(Excerpts from a dataset)
============

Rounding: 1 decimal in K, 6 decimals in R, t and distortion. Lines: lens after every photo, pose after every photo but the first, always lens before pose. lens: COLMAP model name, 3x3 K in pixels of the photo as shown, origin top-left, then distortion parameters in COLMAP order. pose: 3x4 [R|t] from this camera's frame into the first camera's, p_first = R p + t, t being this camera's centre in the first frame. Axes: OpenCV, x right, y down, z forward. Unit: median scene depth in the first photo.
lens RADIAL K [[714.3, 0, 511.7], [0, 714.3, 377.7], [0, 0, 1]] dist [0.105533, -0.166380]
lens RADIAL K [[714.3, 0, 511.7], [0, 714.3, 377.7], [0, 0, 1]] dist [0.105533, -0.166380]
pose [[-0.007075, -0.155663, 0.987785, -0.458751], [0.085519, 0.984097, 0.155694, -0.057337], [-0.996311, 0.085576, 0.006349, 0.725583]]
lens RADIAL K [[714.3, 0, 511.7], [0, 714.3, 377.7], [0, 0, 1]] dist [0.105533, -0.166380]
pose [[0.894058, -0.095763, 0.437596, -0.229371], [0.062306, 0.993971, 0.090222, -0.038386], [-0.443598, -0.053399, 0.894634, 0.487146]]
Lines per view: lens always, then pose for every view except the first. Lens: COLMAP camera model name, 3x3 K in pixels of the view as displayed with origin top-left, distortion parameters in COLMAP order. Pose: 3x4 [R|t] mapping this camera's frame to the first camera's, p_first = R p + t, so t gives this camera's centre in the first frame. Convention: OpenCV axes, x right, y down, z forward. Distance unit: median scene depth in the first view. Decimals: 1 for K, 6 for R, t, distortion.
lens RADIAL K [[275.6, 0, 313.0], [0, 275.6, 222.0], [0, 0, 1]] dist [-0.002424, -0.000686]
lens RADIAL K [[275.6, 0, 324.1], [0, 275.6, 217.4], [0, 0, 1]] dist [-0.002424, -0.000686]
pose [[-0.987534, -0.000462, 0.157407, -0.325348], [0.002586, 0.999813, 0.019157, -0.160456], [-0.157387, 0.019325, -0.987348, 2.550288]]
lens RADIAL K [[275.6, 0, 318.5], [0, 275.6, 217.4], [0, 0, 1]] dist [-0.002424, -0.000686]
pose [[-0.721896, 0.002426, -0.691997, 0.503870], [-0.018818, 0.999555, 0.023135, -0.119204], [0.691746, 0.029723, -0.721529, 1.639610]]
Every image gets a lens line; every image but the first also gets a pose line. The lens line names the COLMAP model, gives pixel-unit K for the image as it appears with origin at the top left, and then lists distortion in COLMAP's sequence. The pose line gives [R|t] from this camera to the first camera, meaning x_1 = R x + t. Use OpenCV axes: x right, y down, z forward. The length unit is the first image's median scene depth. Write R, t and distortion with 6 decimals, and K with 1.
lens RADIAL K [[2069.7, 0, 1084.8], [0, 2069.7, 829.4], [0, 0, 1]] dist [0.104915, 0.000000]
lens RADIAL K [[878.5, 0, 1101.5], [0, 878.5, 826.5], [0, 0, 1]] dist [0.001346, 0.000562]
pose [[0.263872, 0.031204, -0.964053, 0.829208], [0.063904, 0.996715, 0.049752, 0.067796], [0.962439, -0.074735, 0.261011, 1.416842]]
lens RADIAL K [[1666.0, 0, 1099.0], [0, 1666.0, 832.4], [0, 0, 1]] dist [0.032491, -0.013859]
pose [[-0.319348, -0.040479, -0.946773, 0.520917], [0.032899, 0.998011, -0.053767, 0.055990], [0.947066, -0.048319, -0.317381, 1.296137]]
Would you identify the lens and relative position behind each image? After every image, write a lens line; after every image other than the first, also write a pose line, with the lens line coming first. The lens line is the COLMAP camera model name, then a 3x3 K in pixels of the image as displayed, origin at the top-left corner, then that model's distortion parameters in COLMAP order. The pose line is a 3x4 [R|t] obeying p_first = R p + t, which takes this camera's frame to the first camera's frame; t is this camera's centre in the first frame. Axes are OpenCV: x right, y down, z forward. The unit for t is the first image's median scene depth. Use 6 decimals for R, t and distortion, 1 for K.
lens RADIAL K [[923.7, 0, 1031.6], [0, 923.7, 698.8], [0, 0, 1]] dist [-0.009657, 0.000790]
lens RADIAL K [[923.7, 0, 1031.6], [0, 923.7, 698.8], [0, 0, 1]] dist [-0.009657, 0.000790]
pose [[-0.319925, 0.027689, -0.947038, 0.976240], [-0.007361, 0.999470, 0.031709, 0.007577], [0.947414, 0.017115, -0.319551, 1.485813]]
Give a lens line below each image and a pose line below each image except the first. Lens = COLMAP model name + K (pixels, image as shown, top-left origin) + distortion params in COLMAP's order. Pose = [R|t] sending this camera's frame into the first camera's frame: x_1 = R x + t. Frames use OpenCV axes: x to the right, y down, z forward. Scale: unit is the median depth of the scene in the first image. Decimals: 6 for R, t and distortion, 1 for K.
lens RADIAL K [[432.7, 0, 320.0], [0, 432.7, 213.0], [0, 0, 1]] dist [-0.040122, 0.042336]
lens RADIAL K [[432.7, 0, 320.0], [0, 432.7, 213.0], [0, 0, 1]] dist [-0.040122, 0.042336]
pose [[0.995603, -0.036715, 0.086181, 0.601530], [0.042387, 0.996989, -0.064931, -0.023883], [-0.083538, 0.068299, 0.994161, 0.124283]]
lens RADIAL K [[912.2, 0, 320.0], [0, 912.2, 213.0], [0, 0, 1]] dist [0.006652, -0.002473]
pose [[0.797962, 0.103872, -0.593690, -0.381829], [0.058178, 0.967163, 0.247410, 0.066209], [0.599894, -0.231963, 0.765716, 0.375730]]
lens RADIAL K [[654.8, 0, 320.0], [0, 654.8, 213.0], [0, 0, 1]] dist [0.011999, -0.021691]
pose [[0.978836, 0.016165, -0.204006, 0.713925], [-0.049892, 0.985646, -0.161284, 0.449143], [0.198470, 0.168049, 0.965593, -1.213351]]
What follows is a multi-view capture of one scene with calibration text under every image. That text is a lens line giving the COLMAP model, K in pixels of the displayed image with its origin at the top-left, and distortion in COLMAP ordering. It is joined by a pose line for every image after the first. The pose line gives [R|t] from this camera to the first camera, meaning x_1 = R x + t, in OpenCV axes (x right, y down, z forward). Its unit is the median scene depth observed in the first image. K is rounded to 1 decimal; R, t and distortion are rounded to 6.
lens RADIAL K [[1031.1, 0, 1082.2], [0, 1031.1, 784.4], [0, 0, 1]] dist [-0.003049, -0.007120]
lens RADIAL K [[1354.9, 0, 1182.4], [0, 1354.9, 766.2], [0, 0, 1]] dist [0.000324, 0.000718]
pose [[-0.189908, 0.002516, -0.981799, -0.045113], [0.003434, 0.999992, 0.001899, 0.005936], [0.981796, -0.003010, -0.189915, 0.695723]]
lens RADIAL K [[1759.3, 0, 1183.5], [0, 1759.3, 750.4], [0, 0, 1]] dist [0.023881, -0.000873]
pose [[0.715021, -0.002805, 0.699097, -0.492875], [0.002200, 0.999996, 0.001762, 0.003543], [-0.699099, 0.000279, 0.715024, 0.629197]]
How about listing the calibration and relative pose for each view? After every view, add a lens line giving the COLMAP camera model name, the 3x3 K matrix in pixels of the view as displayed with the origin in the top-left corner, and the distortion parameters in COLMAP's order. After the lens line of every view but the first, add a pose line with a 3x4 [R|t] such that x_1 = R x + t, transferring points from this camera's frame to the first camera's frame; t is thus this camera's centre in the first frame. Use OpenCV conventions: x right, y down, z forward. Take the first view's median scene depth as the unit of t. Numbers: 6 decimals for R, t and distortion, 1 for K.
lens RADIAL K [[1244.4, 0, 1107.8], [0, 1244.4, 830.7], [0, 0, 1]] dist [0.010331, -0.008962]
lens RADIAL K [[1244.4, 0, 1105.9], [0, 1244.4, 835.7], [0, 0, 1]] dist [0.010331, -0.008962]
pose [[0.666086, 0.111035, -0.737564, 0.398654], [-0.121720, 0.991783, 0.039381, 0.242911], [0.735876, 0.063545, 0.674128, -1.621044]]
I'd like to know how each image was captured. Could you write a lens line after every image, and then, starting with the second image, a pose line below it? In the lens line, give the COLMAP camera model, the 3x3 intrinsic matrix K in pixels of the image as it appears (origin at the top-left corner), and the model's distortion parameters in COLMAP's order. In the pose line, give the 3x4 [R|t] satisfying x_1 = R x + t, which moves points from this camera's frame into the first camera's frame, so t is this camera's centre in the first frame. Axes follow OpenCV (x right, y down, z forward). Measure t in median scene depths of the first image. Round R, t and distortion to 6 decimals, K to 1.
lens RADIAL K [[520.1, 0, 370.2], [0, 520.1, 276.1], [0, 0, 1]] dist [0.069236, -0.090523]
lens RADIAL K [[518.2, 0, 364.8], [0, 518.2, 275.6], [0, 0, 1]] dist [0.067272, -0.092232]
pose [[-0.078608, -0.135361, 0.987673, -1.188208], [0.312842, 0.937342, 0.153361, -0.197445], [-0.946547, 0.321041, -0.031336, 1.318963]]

============

◆ PROBLEM REQUIREMENTS
Edit the lines from the one holding "I'd like to" through the end of the items, inclusive, so that "captured" becomes "photographed". Keep everything else as it is.

◆ OUTPUT OF THE TASK
I'd like to know how each image was photographed. Could you write a lens line after every image, and then, starting with the second image, a pose line below it? In the lens line, give the COLMAP camera model, the 3x3 intrinsic matrix K in pixels of the image as it appears (origin at the top-left corner), and the model's distortion parameters in COLMAP's order. In the pose line, give the 3x4 [R|t] satisfying x_1 = R x + t, which moves points from this camera's frame into the first camera's frame, so t is this camera's centre in the first frame. Axes follow OpenCV (x right, y down, z forward). Measure t in median scene depths of the first image. Round R, t and distortion to 6 decimals, K to 1.
lens RADIAL K [[520.1, 0, 370.2], [0, 520.1, 276.1], [0, 0, 1]] dist [0.069236, -0.090523]
lens RADIAL K [[518.2, 0, 364.8], [0, 518.2, 275.6], [0, 0, 1]] dist [0.067272, -0.092232]
pose [[-0.078608, -0.135361, 0.987673, -1.188208], [0.312842, 0.937342, 0.153361, -0.197445], [-0.946547, 0.321041, -0.031336, 1.318963]]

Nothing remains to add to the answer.